→ **PROBLEM**: The records that follow should be returned exactly, pictures excluded.
═══
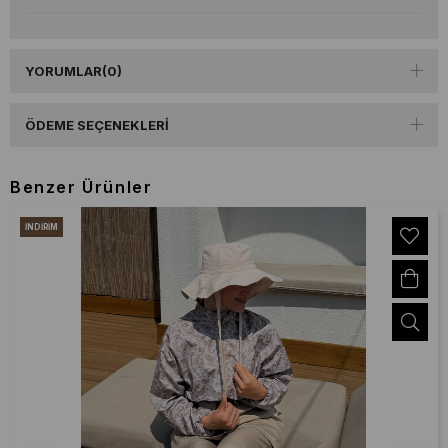
YORUMLAR
(0)
ÖDEME SEÇENEKLERI
Benzer Ürünler
İNDIRIM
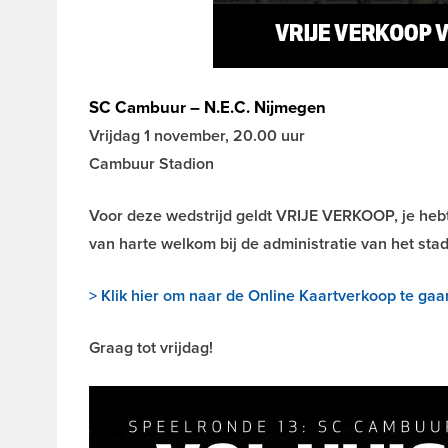
SC Cambuur – N.E.C. Nijmegen
Vrijdag 1 november, 20.00 uur
Cambuur Stadion
Voor deze wedstrijd geldt VRIJE VERKOOP, je hebt
van harte welkom bij de administratie van het stad
> Klik hier om naar de Online Kaartverkoop te gaa
Graag tot vrijdag!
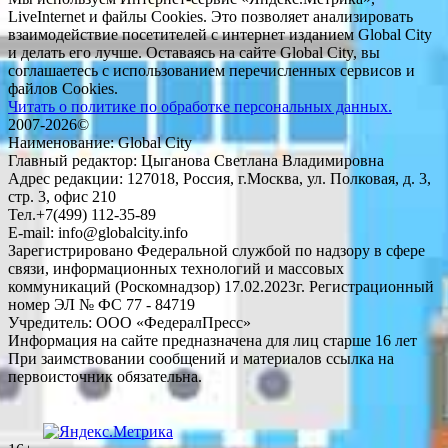
LiveInternet и файлы Cookies. Это позволяет анализировать
взаимодействие посетителей с интернет изданием Global City
и делать его лучше. Оставаясь на сайте Global City, вы
соглашаетесь с использованием перечисленных сервисов и
файлов Cookies.
Читать о политике по обработке персональных данных.
2007-2026©
Наименование: Global City
Главный редактор: Цыганова Светлана Владимировна
Адрес редакции: 127018, Россия, г.Москва, ул. Полковая, д. 3,
стр. 3, офис 210
Тел.+7(499) 112-35-89
E-mail: info@globalcity.info
Зарегистрировано Федеральной службой по надзору в сфере
связи, информационных технологий и массовых
коммуникаций (Роскомнадзор) 17.02.2023г. Регистрационный
номер ЭЛ № ФС 77 - 84719
Учредитель: ООО «ФедералПресс»
Информация на сайте предназначена для лиц старше 16 лет
При заимствовании сообщений и материалов ссылка на
первоисточник обязательна.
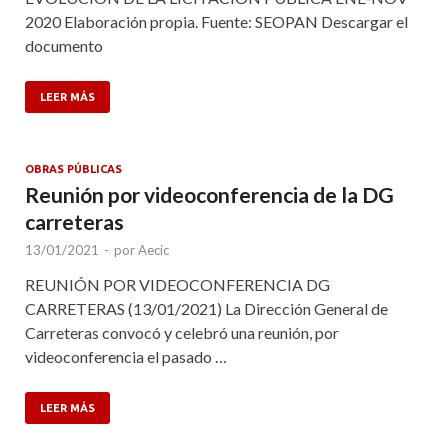
2020 Elaboración propia. Fuente: SEOPAN Descargar el
documento
LEER MÁS
OBRAS PÚBLICAS
Reunión por videoconferencia de la DG
carreteras
13/01/2021
-
por
Aecic
REUNIÓN POR VIDEOCONFERENCIA DG
CARRETERAS (13/01/2021) La Dirección General de
Carreteras convocó y celebró una reunión, por
videoconferencia el pasado …
LEER MÁS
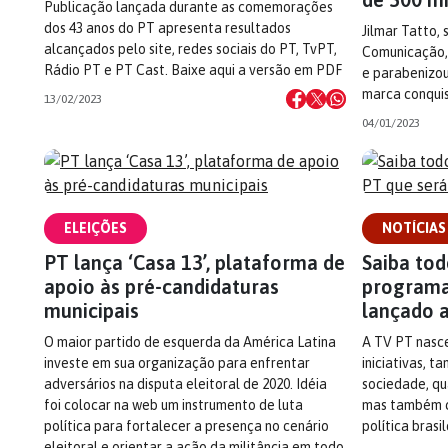
Publicação lançada durante as comemorações
dos 43 anos do PT apresenta resultados
Jilmar Tatto, 
alcançados pelo site, redes sociais do PT, TvPT,
Comunicação, 
Rádio PT e PT Cast. Baixe aqui a versão em PDF
e parabenizou
marca conqui
13/02/2023
04/01/2023
ELEIÇÕES
NOTÍCIAS
PT lança ‘Casa 13’, plataforma de
Saiba tod
apoio às pré-candidaturas
programa
municipais
lançado 
O maior partido de esquerda da América Latina
A TV PT nasce
investe em sua organização para enfrentar
iniciativas, t
adversários na disputa eleitoral de 2020. Idéia
sociedade, qu
foi colocar na web um instrumento de luta
mas também c
política para fortalecer a presença no cenário
política brasil
eleitoral e orientar a ação da militância em todo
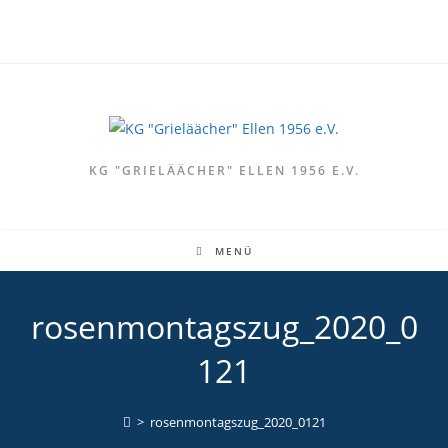
Zum
Inhalt
springen
KG "GRIELÄÄCHER" ELLEN 1956 E.V.
MENÜ
rosenmontagszug_2020_0
121
>
rosenmontagszug_2020_0121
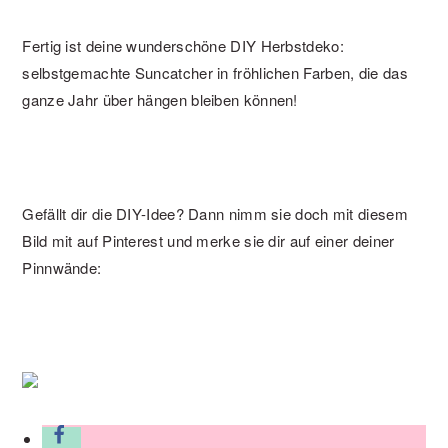
Fertig ist deine wunderschöne DIY Herbstdeko:
selbstgemachte Suncatcher in fröhlichen Farben, die das
ganze Jahr über hängen bleiben können!
Gefällt dir die DIY-Idee? Dann nimm sie doch mit diesem
Bild mit auf Pinterest und merke sie dir auf einer deiner
Pinnwände:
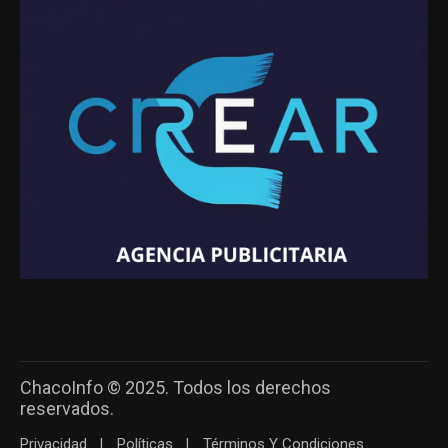
ChacoInfo © 2025. Todos los derechos
reservados.
Privacidad
Políticas
Términos Y Condiciones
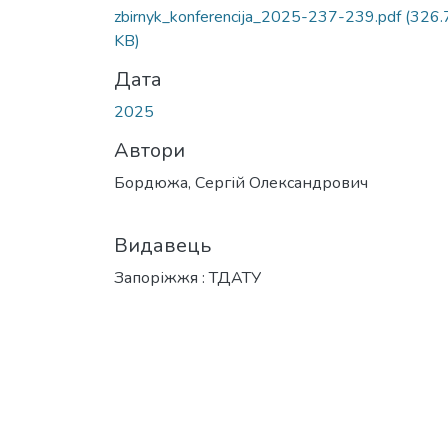
Вантажиться...
zbirnyk_konferencija_2025-237-239.pdf
(326.
KB)
Дата
2025
Автори
Бордюжа, Сергій Олександрович
Видавець
Запоріжжя : ТДАТУ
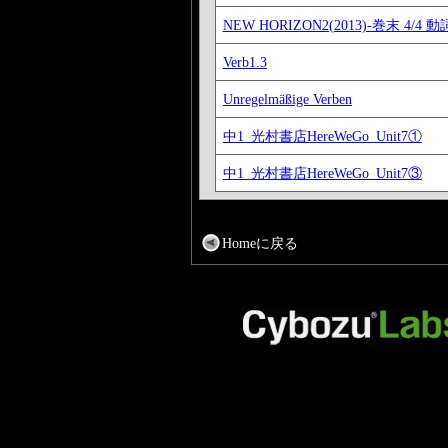
NEW HORIZON2(2013)-巻末 4/4 
Verb1.3
Unregelmäßige Verben
中1_光村書店HereWeGo_Unit7①
中1_光村書店HereWeGo_Unit7③
Homeに戻る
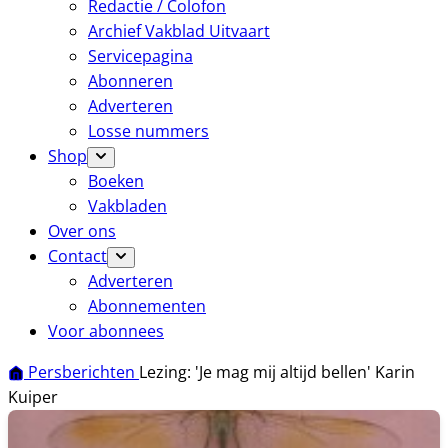
Redactie / Colofon
Archief Vakblad Uitvaart
Servicepagina
Abonneren
Adverteren
Losse nummers
Shop
Boeken
Vakbladen
Over ons
Contact
Adverteren
Abonnementen
Voor abonnees
Persberichten
Lezing: 'Je mag mij altijd bellen' Karin
Kuiper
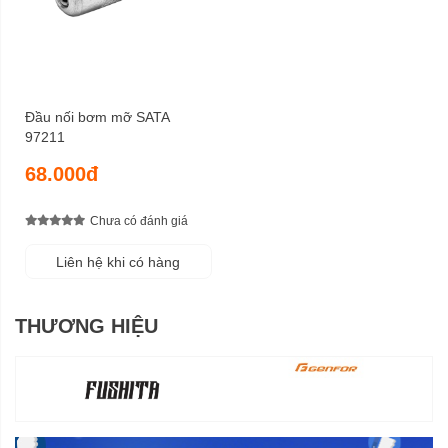
Đầu nối bơm mỡ SATA
97211
68.000đ
Chưa có đánh giá
Liên hệ khi có hàng
THƯƠNG HIỆU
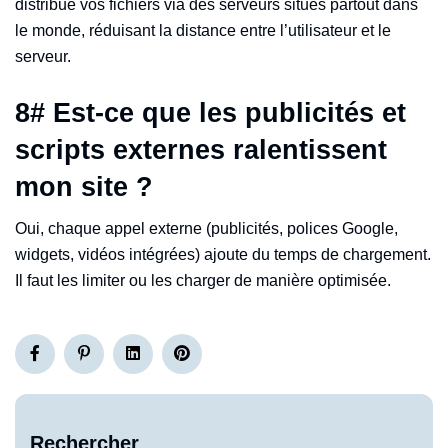
distribue vos fichiers via des serveurs situés partout dans
le monde, réduisant la distance entre l’utilisateur et le
serveur.
8
#
Est-ce que les publicités et
scripts externes ralentissent
mon site ?
Oui, chaque appel externe (publicités, polices Google,
widgets, vidéos intégrées) ajoute du temps de chargement.
Il faut les limiter ou les charger de manière optimisée.
Rechercher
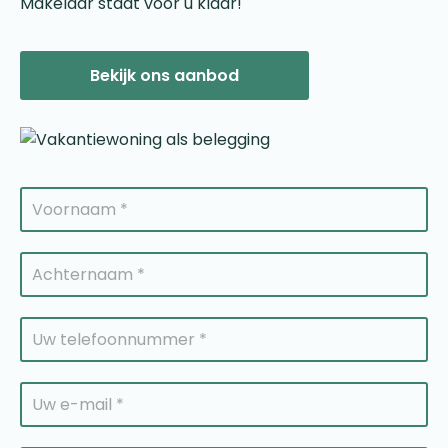
Makelaar staat voor u klaar!
Bekijk ons aanbod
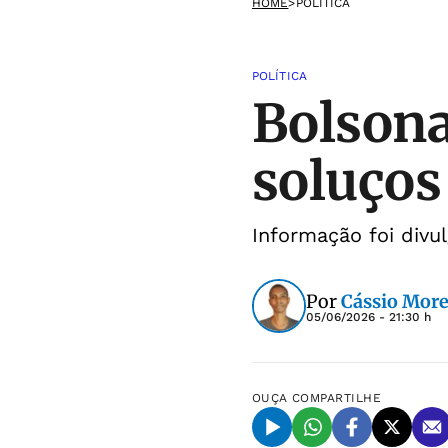
HOME
>
POLÍTICA
POLÍTICA
Bolsona
soluços
Informação foi div
Por
Cássio More
05/06/2026 - 21:30 h
OUÇA
COMPARTILHE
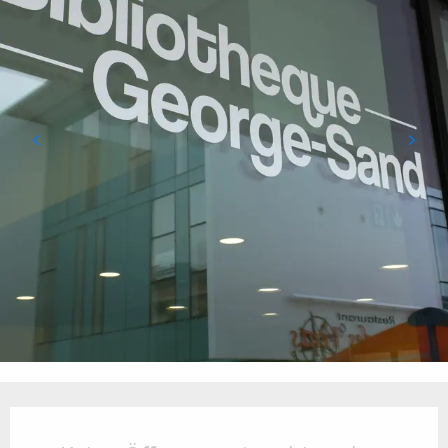
Öffnungszeiten & Kontaktdaten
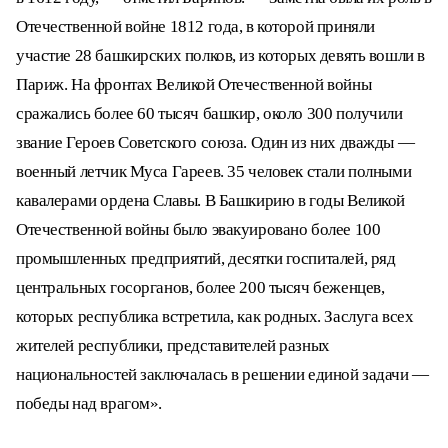
Отечественной войне 1812 года, в которой приняли
участие 28 башкирских полков, из которых девять вошли в
Париж. На фронтах Великой Отечественной войны
сражались более 60 тысяч башкир, около 300 получили
звание Героев Советского союза. Один из них дважды —
военный летчик Муса Гареев. 35 человек стали полными
кавалерами ордена Славы. В Башкирию в годы Великой
Отечественной войны было эвакуировано более 100
промышленных предприятий, десятки госпиталей, ряд
центральных госорганов, более 200 тысяч беженцев,
которых республика встретила, как родных. Заслуга всех
жителей республики, представителей разных
национальностей заключалась в решении единой задачи —
победы над врагом».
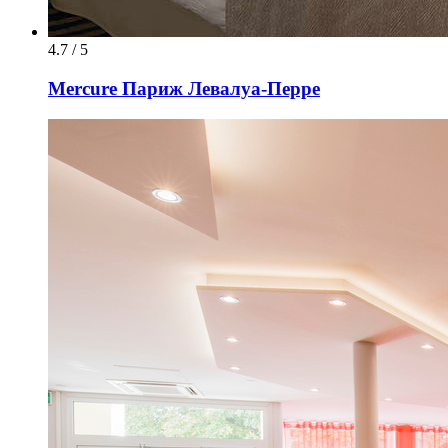
4.7 / 5
Mercure Париж Левалуа-Перре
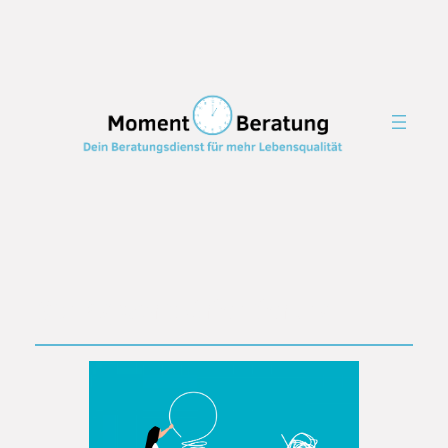
Schlagwort:
Orientierung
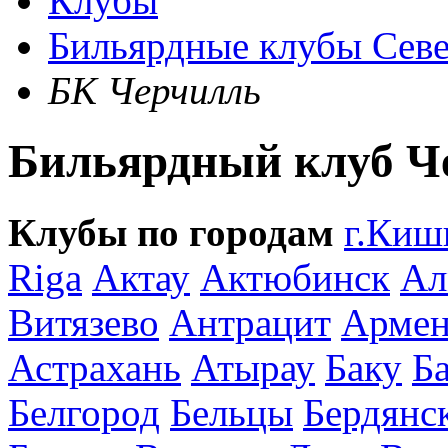
Клубы
Бильярдные клубы Сев
БК Черчилль
Бильярдный клуб Ч
Клубы по городам
г.Киш
Riga
Актау
Актюбинск
Ал
Витязево
Антрацит
Армен
Астрахань
Атырау
Баку
Б
Белгород
Бельцы
Бердянс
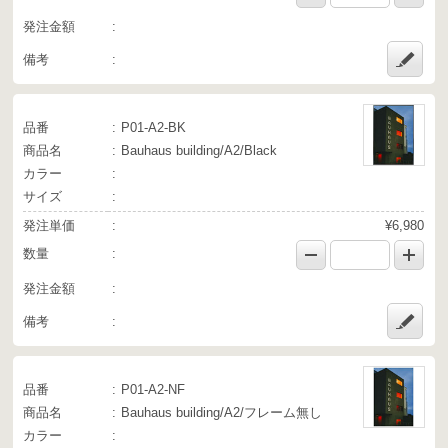
発注金額
備考
品番
P01-A2-BK
商品名
Bauhaus building/A2/Black
カラー
サイズ
発注単価
¥6,980
数量
発注金額
備考
品番
P01-A2-NF
商品名
Bauhaus building/A2/フレーム無し
カラー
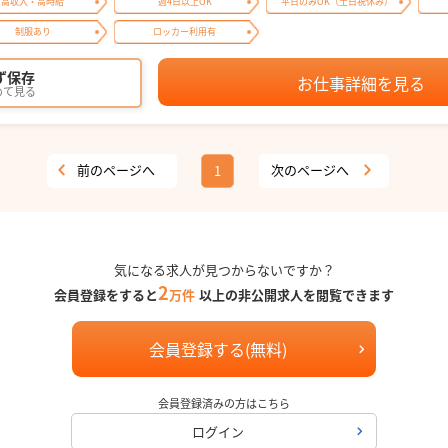
高収入・高時給
週4日以上OK
平日のみOK（土日祝休み）
制服あり
ロッカー利用有
ず保存
お仕事詳細を見る
めて見る
前のページへ
次のページへ
1
気になる求人が見つからないですか？
2
会員登録をすると
万件
以上の非公開求人を閲覧できます
会員登録する(無料)
会員登録済みの方はこちら
ログイン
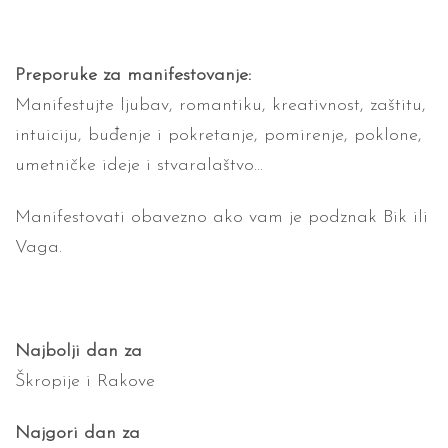
Preporuke za manifestovanje:
Manifestujte ljubav, romantiku, kreativnost, zaštitu,
intuiciju, buđenje i pokretanje, pomirenje, poklone,
umetničke ideje i stvaralaštvo…
Manifestovati obavezno ako vam je podznak Bik ili
Vaga.
Najbolji dan za
Škropije i Rakove
Najgori dan za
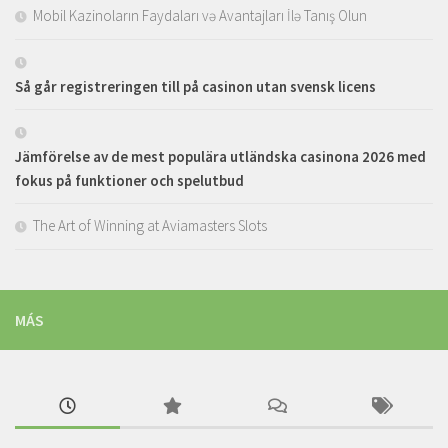
Mobil Kazinoların Faydaları və Avantajları İlə Tanış Olun
Så går registreringen till på casinon utan svensk licens
Jämförelse av de mest populära utländska casinona 2026 med
fokus på funktioner och spelutbud
The Art of Winning at Aviamasters Slots
MÁS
═══
→ **RESULT**:
YORUMLAR
(0)
ÖDEME SEÇENEKLERI
Benzer Ürünler
İNDIRIM
SC Cambuur – N.E.C. Nijmegen
Vrijdag 1 november, 20.00 uur
Cambuur Stadion
Voor deze wedstrijd geldt VRIJE VERKOOP, je hebt
van harte welkom bij de administratie van het stad
> Klik hier om naar de Online Kaartverkoop te gaa
Graag tot vrijdag!
LiveInternet и файлы Cookies. Это позволяет анализировать
взаимодействие посетителей с интернет изданием Global City
и делать его лучше. Оставаясь на сайте Global City, вы
соглашаетесь с использованием перечисленных сервисов и
файлов Cookies.
Читать о политике по обработке персональных данных.
2007-2026©
Наименование: Global City
Главный редактор: Цыганова Светлана Владимировна
Адрес редакции: 127018, Россия, г.Москва, ул. Полковая, д. 3,
стр. 3, офис 210
Тел.+7(499) 112-35-89
E-mail: info@globalcity.info
Зарегистрировано Федеральной службой по надзору в сфере
связи, информационных технологий и массовых
коммуникаций (Роскомнадзор) 17.02.2023г. Регистрационный
номер ЭЛ № ФС 77 - 84719
Учредитель: ООО «ФедералПресс»
Информация на сайте предназначена для лиц старше 16 лет
При заимствовании сообщений и материалов ссылка на
первоисточник обязательна.
2020 Elaboración propia. Fuente: SEOPAN Descargar el
documento
LEER MÁS
OBRAS PÚBLICAS
Reunión por videoconferencia de la DG
carreteras
13/01/2021
-
por
Aecic
REUNIÓN POR VIDEOCONFERENCIA DG
CARRETERAS (13/01/2021) La Dirección General de
Carreteras convocó y celebró una reunión, por
videoconferencia el pasado …
LEER MÁS
Publicação lançada durante as comemorações
dos 43 anos do PT apresenta resultados
Jilmar Tatto, 
alcançados pelo site, redes sociais do PT, TvPT,
Comunicação, 
Rádio PT e PT Cast. Baixe aqui a versão em PDF
e parabenizou
marca conqui
13/02/2023
04/01/2023
ELEIÇÕES
NOTÍCIAS
PT lança ‘Casa 13’, plataforma de
Saiba tod
apoio às pré-candidaturas
programa
municipais
lançado 
O maior partido de esquerda da América Latina
A TV PT nasce
investe em sua organização para enfrentar
iniciativas, t
adversários na disputa eleitoral de 2020. Idéia
sociedade, qu
foi colocar na web um instrumento de luta
mas também c
política para fortalecer a presença no cenário
política brasil
eleitoral e orientar a ação da militância em todo
Zum
Inhalt
springen
KG "GRIELÄÄCHER" ELLEN 1956 E.V.
MENÜ
rosenmontagszug_2020_0
121
>
rosenmontagszug_2020_0121
Fertig ist deine wunderschöne DIY Herbstdeko:
selbstgemachte Suncatcher in fröhlichen Farben, die das
ganze Jahr über hängen bleiben können!
Gefällt dir die DIY-Idee? Dann nimm sie doch mit diesem
Bild mit auf Pinterest und merke sie dir auf einer deiner
Pinnwände:
ChacoInfo © 2025. Todos los derechos
reservados.
Privacidad
Políticas
Términos Y Condiciones
Вантажиться...
zbirnyk_konferencija_2025-237-239.pdf
(326.
KB)
Дата
2025
Автори
Бордюжа, Сергій Олександрович
Видавець
Запоріжжя : ТДАТУ
NEW HORIZON2(2013)-巻末 4/4 
Verb1.3
Unregelmäßige Verben
中1_光村書店HereWeGo_Unit7①
中1_光村書店HereWeGo_Unit7③
Homeに戻る
Redactie / Colofon
Archief Vakblad Uitvaart
Servicepagina
Abonneren
Adverteren
Losse nummers
Shop
Boeken
Vakbladen
Over ons
Contact
Adverteren
Abonnementen
Voor abonnees
Persberichten
Lezing: 'Je mag mij altijd bellen' Karin
Kuiper
Đầu nối bơm mỡ SATA
97211
68.000đ
Chưa có đánh giá
Liên hệ khi có hàng
THƯƠNG HIỆU
distribue vos fichiers via des serveurs situés partout dans
le monde, réduisant la distance entre l’utilisateur et le
serveur.
8
#
Est-ce que les publicités et
scripts externes ralentissent
mon site ?
Oui, chaque appel externe (publicités, polices Google,
widgets, vidéos intégrées) ajoute du temps de chargement.
Il faut les limiter ou les charger de manière optimisée.
Rechercher
Makelaar staat voor u klaar!
Bekijk ons aanbod
HOME
>
POLÍTICA
POLÍTICA
Bolsona
soluços
Informação foi div
Por
Cássio More
05/06/2026 - 21:30 h
OUÇA
COMPARTILHE
Öffnungszeiten & Kontaktdaten
Отечественной войне 1812 года, в которой приняли
участие 28 башкирских полков, из которых девять вошли в
Париж. На фронтах Великой Отечественной войны
сражались более 60 тысяч башкир, около 300 получили
звание Героев Советского союза. Один из них дважды —
военный летчик Муса Гареев. 35 человек стали полными
кавалерами ордена Славы. В Башкирию в годы Великой
Отечественной войны было эвакуировано более 100
промышленных предприятий, десятки госпиталей, ряд
центральных госорганов, более 200 тысяч беженцев,
которых республика встретила, как родных. Заслуга всех
жителей республики, представителей разных
национальностей заключалась в решении единой задачи —
победы над врагом».
4.7 / 5
Mercure Париж Левалуа-Перре
Schlagwort:
Orientierung
Клубы
Бильярдные клубы Сев
БК Черчилль
Бильярдный клуб Ч
Клубы по городам
г.Киш
Riga
Актау
Актюбинск
Ал
Витязево
Антрацит
Армен
Астрахань
Атырау
Баку
Б
Белгород
Бельцы
Бердянс
発注金額
備考
品番
P01-A2-BK
商品名
Bauhaus building/A2/Black
カラー
サイズ
発注単価
¥6,980
数量
発注金額
備考
品番
P01-A2-NF
商品名
Bauhaus building/A2/フレーム無し
カラー
高収入・高時給
週4日以上OK
平日のみOK（土日祝休み）
制服あり
ロッカー利用有
ず保存
お仕事詳細を見る
めて見る
前のページへ
次のページへ
1
気になる求人が見つからないですか？
2
会員登録をすると
万件
以上の非公開求人を閲覧できます
会員登録する(無料)
会員登録済みの方はこちら
ログイン
Preporuke za manifestovanje:
Manifestujte ljubav, romantiku, kreativnost, zaštitu,
intuiciju, buđenje i pokretanje, pomirenje, poklone,
umetničke ideje i stvaralaštvo…
Manifestovati obavezno ako vam je podznak Bik ili
Vaga.
Najbolji dan za
Škropije i Rakove
Najgori dan za
Mobil Kazinoların Faydaları və Avantajları İlə Tanış Olun
Så går registreringen till på casinon utan svensk licens
Jämförelse av de mest populära utländska casinona 2026 med
fokus på funktioner och spelutbud
The Art of Winning at Aviamasters Slots
MÁS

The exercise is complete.